Everything from the line containing "padding:0 8px 0" through the final line of the listing below should be given again, word for word, and nothing else.

+-------+

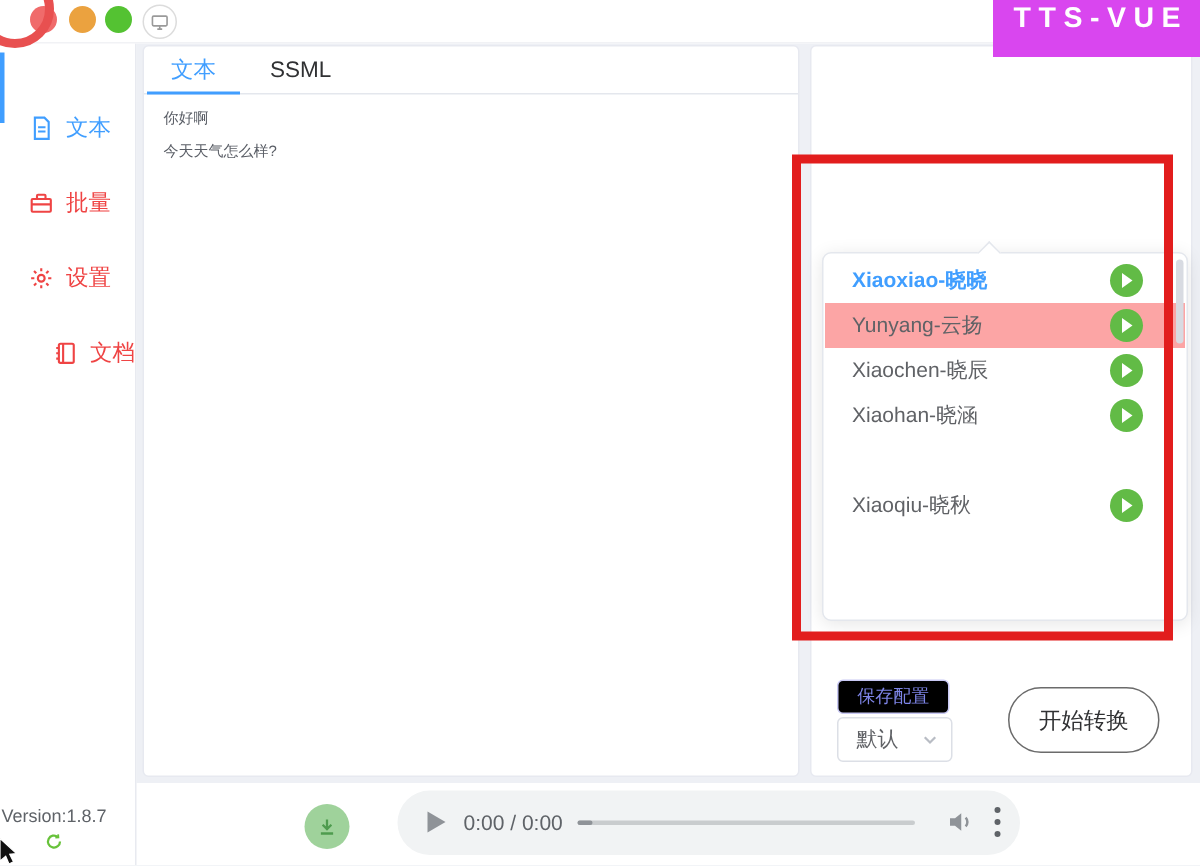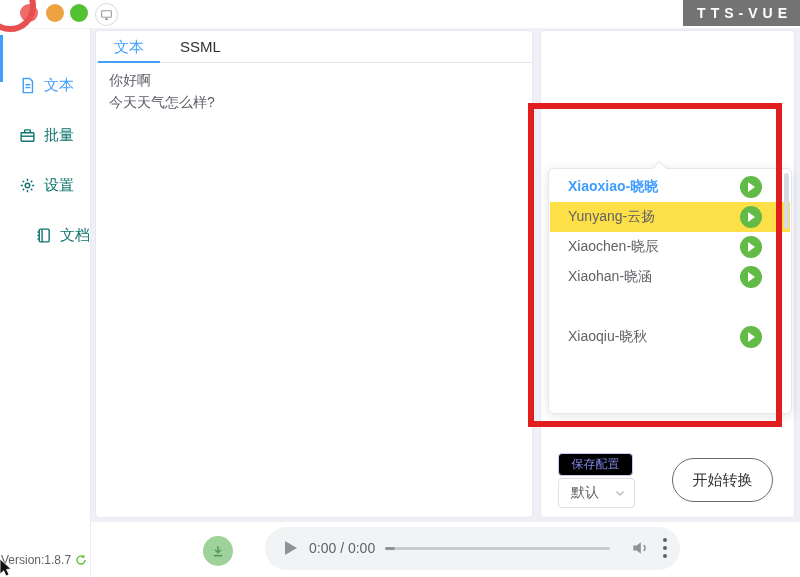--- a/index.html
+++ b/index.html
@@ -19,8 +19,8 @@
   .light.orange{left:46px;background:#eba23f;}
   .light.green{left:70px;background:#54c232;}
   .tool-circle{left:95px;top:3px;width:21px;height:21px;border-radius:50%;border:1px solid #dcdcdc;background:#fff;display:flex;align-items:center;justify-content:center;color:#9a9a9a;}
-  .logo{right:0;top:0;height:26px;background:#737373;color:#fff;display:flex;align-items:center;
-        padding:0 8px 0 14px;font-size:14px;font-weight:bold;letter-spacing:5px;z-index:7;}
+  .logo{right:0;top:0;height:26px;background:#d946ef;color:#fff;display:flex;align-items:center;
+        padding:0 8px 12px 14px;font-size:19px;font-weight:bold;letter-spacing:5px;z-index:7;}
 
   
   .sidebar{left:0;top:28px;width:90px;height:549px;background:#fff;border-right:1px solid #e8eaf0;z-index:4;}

+-------+

**Solution to the exercise:**
-        padding:0 8px 0 14px;font-size:14px;font-weight:bold;letter-spacing:5px;z-index:7;}
+  .logo{right:0;top:0;height:26px;background:#d946ef;color:#fff;display:flex;align-items:center;
+        padding:0 8px 12px 14px;font-size:19px;font-weight:bold;letter-spacing:5px;z-index:7;}
 
   
   .sidebar{left:0;top:28px;width:90px;height:549px;background:#fff;border-right:1px solid #e8eaf0;z-index:4;}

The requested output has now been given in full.